■イニエスタがいる神戸はどうなるか 

 元スペイン代表のイニエスタを獲得するなど、外国人選手の積極補強を行っているヴィッセル神戸を例にとって説明したい。現在のヴィッセル神戸には6人の外国人選手が在籍している。

アンドレス・イニエスタ(スペイン)
ルーカス・ポドルスキ(ドイツ)
ウェリントン(ブラジル)
キム・スンギュ(韓国)
アフメド・ヤセル(カタール)
ティーラトン(タイ)

 そのうち外国人選手枠として試合に出ているのがイニエスタ、ポドルスキ、ウェリントンの3人で、アジア枠がキム・スンギュ、そしてヤセルとティーラトンは提携国なので外国人枠にカウントされない。8月の横浜F・マリノス戦では途中出場のティーラトンを含む6人が同時にピッチに立ち、11人中の過半数が外国人になった最初の事例として大きなニュースになった。来季は例えば、現在の外国人選手を維持しながら、さらに1人の外国人選手を起用することが可能だ。そうなれば7人が外国人というケースも起こり得る。

 また、登録数は制限がなくなるため、若い外国人選手を獲得して、主力のケガや疲労、戦術的な目的に応じてベンチ入り選手を入れ替えることも可能になる。アジア人枠がなくなったことで、神戸の守護神であるキム・スンギュがいきなり移籍することは考えにくいが、極端な仮説としては、バルセロナで第3GKの立場にある22歳のホキン・エスキエタをレンタルで加入させ、キム・スンギュと競わせるといったことも可能だ。

 また、U-23チームを活動させているFC東京、ガンバ大阪、セレッソ大阪といったクラブであれば、J3の試合でも外国人選手を4人までは起用できるため、より戦略的な外国人選手の活用も考えられる。

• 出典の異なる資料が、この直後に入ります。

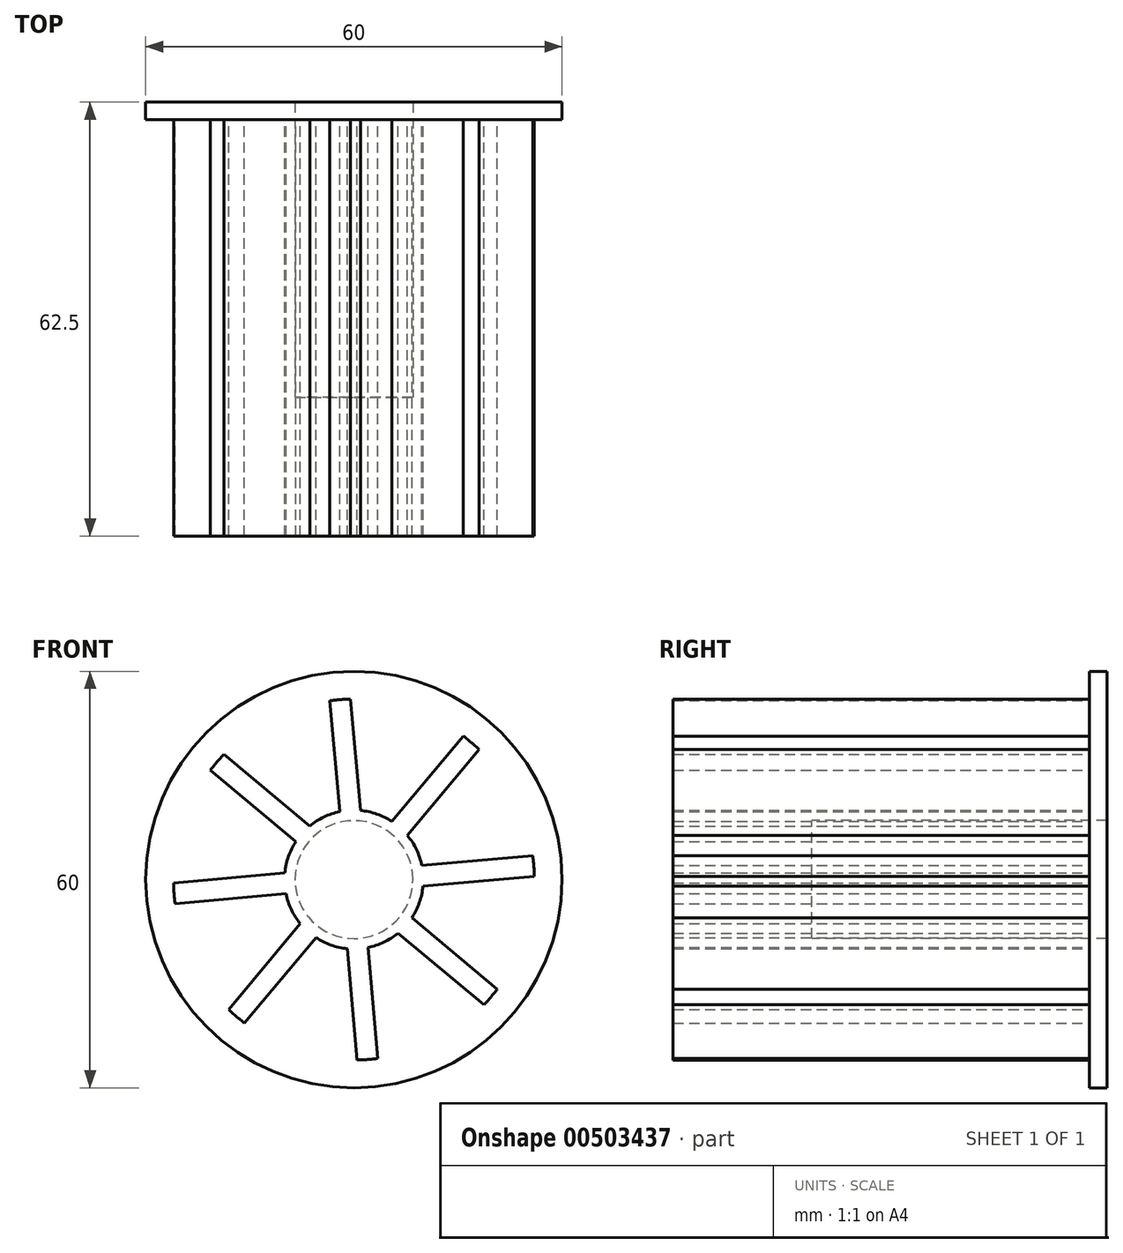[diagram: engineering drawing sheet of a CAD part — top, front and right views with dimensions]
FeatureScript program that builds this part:
annotation { "Feature Type Name" : "Feature", "Feature Type Description" : "" }
export const myFeature = defineFeature(function(context is Context, id is Id, definition is map)
    precondition{}
    {
        {
            var Q0;
            Q0=qCreatedBy(makeId("Front.planeOp"),FACE);
            var sketch = newSketch(context, id + "F0", { "sketchPlane" : qUnion([Q0])});
            skCircle(sketch, "E0", {"center": v(0, 0) * mm, "radius": 30 * mm});
            skCircle(sketch, "E1", {"center": v(0, 0) * mm, "radius": 8.5 * mm});
            skSolve(sketch);
        }
        {
            var Q0;
            Q0=qSketchRegion(id+"F0",true);
            extrude(context, id + "F1", {"entities" : qUnion([Q0]), "oppositeDirection" : true, "depth" : 2.5 * mm});
        }
        {
            var Q0;
            Q0=qCreatedBy(makeId("Front.planeOp"),FACE);
            var sketch = newSketch(context, id + "F2", { "sketchPlane" : qUnion([Q0])});
            skCircle(sketch, "E2", {"center": v(0, 0) * mm, "radius": 10 * mm});
            skArc(sketch, "E3", {"start": v(18.71, -18.05) * mm, "mid": v(19.72, -16.94) * mm, "end": v(20.67, -15.77) * mm});
            skLineSegment(sketch, "E4", {"start": v(18.71, -18.05) * mm, "end": v(6.36, -7.72) * mm});
            skLineSegment(sketch, "E5", {"start": v(20.67, -15.77) * mm, "end": v(8.36, -5.48) * mm});
            skLineSegment(sketch, "E6.1.0", {"start": v(25.77, 3.46) * mm, "end": v(9.8, 2.04) * mm});
            skLineSegment(sketch, "E6.1.1", {"start": v(26, 0.47) * mm, "end": v(9.95, -0.96) * mm});
            skArc(sketch, "E6.1.2", {"start": v(26, 0.47) * mm, "mid": v(25.93, 1.97) * mm, "end": v(25.77, 3.46) * mm});
            skLineSegment(sketch, "E6.2.0", {"start": v(15.77, 20.67) * mm, "end": v(5.48, 8.36) * mm});
            skLineSegment(sketch, "E6.2.1", {"start": v(18.05, 18.71) * mm, "end": v(7.72, 6.36) * mm});
            skArc(sketch, "E6.2.2", {"start": v(18.05, 18.71) * mm, "mid": v(16.94, 19.72) * mm, "end": v(15.77, 20.67) * mm});
            skLineSegment(sketch, "E6.3.0", {"start": v(-3.46, 25.77) * mm, "end": v(-2.04, 9.8) * mm});
            skLineSegment(sketch, "E6.3.1", {"start": v(-0.47, 26) * mm, "end": v(0.96, 9.95) * mm});
            skArc(sketch, "E6.3.2", {"start": v(-0.47, 26) * mm, "mid": v(-1.97, 25.93) * mm, "end": v(-3.46, 25.77) * mm});
            skLineSegment(sketch, "E6.4.0", {"start": v(-20.67, 15.77) * mm, "end": v(-8.36, 5.48) * mm});
            skLineSegment(sketch, "E6.4.1", {"start": v(-18.71, 18.05) * mm, "end": v(-6.36, 7.72) * mm});
            skArc(sketch, "E6.4.2", {"start": v(-18.71, 18.05) * mm, "mid": v(-19.72, 16.94) * mm, "end": v(-20.67, 15.77) * mm});
            skLineSegment(sketch, "E6.5.0", {"start": v(-25.77, -3.46) * mm, "end": v(-9.8, -2.04) * mm});
            skLineSegment(sketch, "E6.5.1", {"start": v(-26, -0.47) * mm, "end": v(-9.95, 0.96) * mm});
            skArc(sketch, "E6.5.2", {"start": v(-26, -0.47) * mm, "mid": v(-25.93, -1.97) * mm, "end": v(-25.77, -3.46) * mm});
            skLineSegment(sketch, "E6.6.0", {"start": v(-15.77, -20.67) * mm, "end": v(-5.48, -8.36) * mm});
            skLineSegment(sketch, "E6.6.1", {"start": v(-18.05, -18.71) * mm, "end": v(-7.72, -6.36) * mm});
            skArc(sketch, "E6.6.2", {"start": v(-18.05, -18.71) * mm, "mid": v(-16.94, -19.72) * mm, "end": v(-15.77, -20.67) * mm});
            skLineSegment(sketch, "E6.7.0", {"start": v(3.46, -25.77) * mm, "end": v(2.04, -9.8) * mm});
            skLineSegment(sketch, "E6.7.1", {"start": v(0.47, -26) * mm, "end": v(-0.96, -9.95) * mm});
            skArc(sketch, "E6.7.2", {"start": v(0.47, -26) * mm, "mid": v(1.97, -25.93) * mm, "end": v(3.46, -25.77) * mm});
            skSolve(sketch);
        }
        {
            var Q0;
            {var subQ0=sQuery(id+"F2.wireOp",EDGE,"E2");var subQ8=makeQuery(id+"F2.imprint","INTERSECT",VERTEX,{"derivedFrom":[subQ0,sQuery(id+"F2.wireOp",EDGE,"E6.1.0")]});Q0=makeQuery(id+"F2.imprint","IMPRINT",FACE,{"disambiguationData":[TD([[makeQuery(id+"F2.imprint","IMPRINT",EDGE,{"disambiguationData":[TD([[subQ8,-1.0]])],"derivedFrom":subQ0}),1.0]])]});}
            var Q1;
            {var subQ0=sQuery(id+"F2.wireOp",EDGE,"E6.4.0");Q1=makeQuery(id+"F2.imprint","IMPRINT",FACE,{"disambiguationData":[TD([[makeQuery(id+"F2.imprint","IMPRINT",EDGE,{"derivedFrom":subQ0}),1.0]])]});}
            var Q2;
            {var subQ0=sQuery(id+"F2.wireOp",EDGE,"E6.6.0");Q2=makeQuery(id+"F2.imprint","IMPRINT",FACE,{"disambiguationData":[TD([[makeQuery(id+"F2.imprint","IMPRINT",EDGE,{"derivedFrom":subQ0}),1.0]])]});}
            var Q3;
            {var subQ0=sQuery(id+"F2.wireOp",EDGE,"E6.7.0");Q3=makeQuery(id+"F2.imprint","IMPRINT",FACE,{"disambiguationData":[TD([[makeQuery(id+"F2.imprint","IMPRINT",EDGE,{"derivedFrom":subQ0}),1.0]])]});}
            var Q4;
            Q4=makeQuery(id+"F2.imprint","IMPRINT",FACE,{"disambiguationData":[TD([[makeQuery(id+"F2.imprint","IMPRINT",EDGE,{"derivedFrom":sQuery(id+"F2.wireOp",EDGE,"E3")}),1.0]])]});
            var Q5;
            {var subQ0=sQuery(id+"F2.wireOp",EDGE,"E6.1.0");Q5=makeQuery(id+"F2.imprint","IMPRINT",FACE,{"disambiguationData":[TD([[makeQuery(id+"F2.imprint","IMPRINT",EDGE,{"derivedFrom":subQ0}),1.0]])]});}
            var Q6;
            {var subQ0=sQuery(id+"F2.wireOp",EDGE,"E6.2.0");Q6=makeQuery(id+"F2.imprint","IMPRINT",FACE,{"disambiguationData":[TD([[makeQuery(id+"F2.imprint","IMPRINT",EDGE,{"derivedFrom":subQ0}),1.0]])]});}
            var Q7;
            {var subQ0=sQuery(id+"F2.wireOp",EDGE,"E6.3.0");Q7=makeQuery(id+"F2.imprint","IMPRINT",FACE,{"disambiguationData":[TD([[makeQuery(id+"F2.imprint","IMPRINT",EDGE,{"derivedFrom":subQ0}),1.0]])]});}
            var Q8;
            {var subQ0=sQuery(id+"F2.wireOp",EDGE,"E6.5.0");Q8=makeQuery(id+"F2.imprint","IMPRINT",FACE,{"disambiguationData":[TD([[makeQuery(id+"F2.imprint","IMPRINT",EDGE,{"derivedFrom":subQ0}),1.0]])]});}
            extrude(context, id + "F3", {"entities" : qUnion([Q0, Q1, Q2, Q3, Q4, Q5, Q6, Q7, Q8]), "operationType" : NewBodyOperationType.ADD, "depth" : 60 * mm, "offsetDistance" : 25 * mm});
        }
        {
            var Q0;
            Q0=makeQuery(id+"F3.opExtrude","CAP_FACE",FACE,{"disambiguationData":[OSD([sQuery(id+"F2.wireOp",EDGE,"E2"),sQuery(id+"F2.wireOp",EDGE,"E3"),sQuery(id+"F2.wireOp",EDGE,"E4"),sQuery(id+"F2.wireOp",EDGE,"E5"),sQuery(id+"F2.wireOp",EDGE,"E6.1.0"),sQuery(id+"F2.wireOp",EDGE,"E6.1.1"),sQuery(id+"F2.wireOp",EDGE,"E6.1.2"),sQuery(id+"F2.wireOp",EDGE,"E6.2.0"),sQuery(id+"F2.wireOp",EDGE,"E6.2.1"),sQuery(id+"F2.wireOp",EDGE,"E6.2.2"),sQuery(id+"F2.wireOp",EDGE,"E6.3.0"),sQuery(id+"F2.wireOp",EDGE,"E6.3.1"),sQuery(id+"F2.wireOp",EDGE,"E6.3.2"),sQuery(id+"F2.wireOp",EDGE,"E6.4.0"),sQuery(id+"F2.wireOp",EDGE,"E6.4.1"),sQuery(id+"F2.wireOp",EDGE,"E6.4.2"),sQuery(id+"F2.wireOp",EDGE,"E6.5.0"),sQuery(id+"F2.wireOp",EDGE,"E6.5.1"),sQuery(id+"F2.wireOp",EDGE,"E6.5.2"),sQuery(id+"F2.wireOp",EDGE,"E6.6.0"),sQuery(id+"F2.wireOp",EDGE,"E6.6.1"),sQuery(id+"F2.wireOp",EDGE,"E6.6.2"),sQuery(id+"F2.wireOp",EDGE,"E6.7.0"),sQuery(id+"F2.wireOp",EDGE,"E6.7.1"),sQuery(id+"F2.wireOp",EDGE,"E6.7.2")])],"isStart":true});
            extrude(context, id + "F4", {"entities" : qUnion([Q0]), "operationType" : NewBodyOperationType.REMOVE, "oppositeDirection" : true, "depth" : 40 * mm});
        }
    });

そうなると、外国人同士でのチーム内競争も活性化されるわけだ。

 海外の事例を見ると、やはりリーグの活性化やレベルアップ、あるいはグローバルなマーケティングを視野に入れ、外国人選手枠を拡大する傾向が続いてきた。そもそも、欧州はEU(欧州連合)選手を外国人として扱わない制度が確立している。そこに外国人選手枠が加わるわけだが、最も外国人選手枠に厳しいスペインでも、EUに加えてEFTA(欧州自由貿易連合)加盟国、トルコ、コトヌー協定加盟国(主にアフリカ、カリブ海、太平洋地域)の選手が外国人選手枠にカウントされない。さらにスペインのクラブに5年以上在籍すれば市民権を取得できるため、誰が外国人選手枠かを国籍で見分けることも難しい状況になっている。